Texte intégral
Monsieur le Président,
Mesdames et Messieurs les Sénateurs,
Lors de ma précédente intervention devant votre Assemblée, j'avais pris le soin de souligner que l'Europe entrait, avec l'avènement du Traité de Lisbonne et la mise en place de ses nouvelles institutions, le président du Conseil européen et la Haute représentante pour les Affaires étrangères et la Politique de sécurité, dans une nouvelle phase de son histoire.
Force est de constater que la succession ininterrompue d'événements et de crises depuis le mois de décembre (séisme en Haïti, crise financière en Grèce, situation difficile sur le front de la croissance et de l'emploi, retrait du consortium EADS-Gummar Northrop du marché américain des avions ravitailleurs suite à une modification inique de l'appel d'offres par les autorités américaines) a résolument fait rentrer la nouvelle Europe dans le monde réel. Les nouvelles institutions issues du Traité de Lisbonne ont eu très peu de temps pour trouver leur rythme, prendre des décisions, préparer l'avenir. J'aurai l'occasion d'y revenir.
*****
> _Exercices proposés_:
1. Relevez chacune des lignes ci-dessous contenant la chaîne « 前排的男生屡屡回头 », en tenant compte de la casse.
2. Prolongez le discours devant les sénateurs au-delà de sa dernière phrase.
Le discours ci-dessus et les lignes qui suivent constituent deux ensembles indépendants.

> _Données fournies_:
*****
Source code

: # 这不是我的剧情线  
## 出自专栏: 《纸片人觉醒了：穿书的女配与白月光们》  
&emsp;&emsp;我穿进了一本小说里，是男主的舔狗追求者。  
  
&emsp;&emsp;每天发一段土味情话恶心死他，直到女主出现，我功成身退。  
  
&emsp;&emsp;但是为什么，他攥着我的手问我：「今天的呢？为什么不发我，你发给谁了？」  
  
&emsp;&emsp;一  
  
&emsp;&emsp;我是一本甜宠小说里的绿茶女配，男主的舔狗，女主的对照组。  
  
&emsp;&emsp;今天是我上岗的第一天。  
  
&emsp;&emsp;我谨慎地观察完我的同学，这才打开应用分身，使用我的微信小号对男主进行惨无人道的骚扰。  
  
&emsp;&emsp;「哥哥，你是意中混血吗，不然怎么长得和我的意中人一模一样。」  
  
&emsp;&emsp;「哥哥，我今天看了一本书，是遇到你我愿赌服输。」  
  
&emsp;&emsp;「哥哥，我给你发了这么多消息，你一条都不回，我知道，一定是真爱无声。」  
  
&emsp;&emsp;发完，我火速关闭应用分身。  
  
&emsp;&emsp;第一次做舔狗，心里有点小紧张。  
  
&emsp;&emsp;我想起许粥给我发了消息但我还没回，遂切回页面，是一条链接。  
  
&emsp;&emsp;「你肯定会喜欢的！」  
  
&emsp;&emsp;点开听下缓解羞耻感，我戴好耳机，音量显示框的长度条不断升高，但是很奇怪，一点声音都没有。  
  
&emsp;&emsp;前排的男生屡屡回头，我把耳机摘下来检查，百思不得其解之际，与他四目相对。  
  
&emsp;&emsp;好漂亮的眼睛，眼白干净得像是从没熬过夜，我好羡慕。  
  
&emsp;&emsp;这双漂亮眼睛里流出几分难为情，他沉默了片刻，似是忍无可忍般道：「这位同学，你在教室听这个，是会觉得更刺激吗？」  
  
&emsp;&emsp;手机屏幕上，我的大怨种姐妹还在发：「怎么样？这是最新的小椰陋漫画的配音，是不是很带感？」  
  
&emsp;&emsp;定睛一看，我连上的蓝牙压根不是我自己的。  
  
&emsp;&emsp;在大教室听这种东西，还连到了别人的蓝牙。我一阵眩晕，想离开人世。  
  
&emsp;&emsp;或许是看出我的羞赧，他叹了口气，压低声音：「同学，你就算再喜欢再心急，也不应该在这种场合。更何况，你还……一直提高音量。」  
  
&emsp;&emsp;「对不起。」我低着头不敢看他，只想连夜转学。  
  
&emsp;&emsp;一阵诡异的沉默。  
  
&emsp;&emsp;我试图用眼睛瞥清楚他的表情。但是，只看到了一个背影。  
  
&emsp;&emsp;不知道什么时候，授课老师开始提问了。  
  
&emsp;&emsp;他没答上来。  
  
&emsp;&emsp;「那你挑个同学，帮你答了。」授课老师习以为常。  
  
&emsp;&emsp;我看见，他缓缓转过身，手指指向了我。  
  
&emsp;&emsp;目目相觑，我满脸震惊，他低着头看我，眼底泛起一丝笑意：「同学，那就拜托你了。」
*****
> _Corrigé par exercice_:
1.
&emsp;&emsp;前排的男生屡屡回头，我把耳机摘下来检查，百思不得其解之际，与他四目相对。  

2.
Les chefs d'Etat et de gouvernement se pencheront, au Conseil européen des 25 et 26 mars, sur deux dossiers majeurs : l'économie et l'emploi, avec, notamment, la définition d'une nouvelle stratégie pour l'Europe, la stratégie dite "UE 2020" ; et le climat après la Conférence de Copenhague. Les questions de justice et d'affaires intérieures seront brièvement abordées avec l'adoption d'une nouvelle stratégie de sécurité intérieure.
La situation en Grèce est expertisée depuis plusieurs semaines au plan technique dans des enceintes spécifiques (Eurogroupe, Conseil ECOFIN). Elle n'est, comme vous le savez, pas à l'ordre du jour de ce Conseil européen, je n'y reviendrai donc pas.
* Stratégie "UE 2020" pour la croissance et l'emploi
Je voudrais vous dire, très simplement, qu'un seul sujet compte aujourd'hui en Europe pour tous les chefs d'Etat et de gouvernement : comment sortir au plus vite de la crise, comment répondre aux angoisses de nos concitoyens sur l'emploi, comment créer les conditions de la croissance de demain.
Les statistiques, vous les connaissez, sont moins défavorables pour la France que ce que nous pouvions craindre : l'économie française, après avoir mieux résisté en 2009 que d'autres grandes économies européennes, retrouvera en 2010 un taux de croissance positive, autour de 1,4 , comparativement à une croissance de l'ordre de 1 % dans l'Union européenne.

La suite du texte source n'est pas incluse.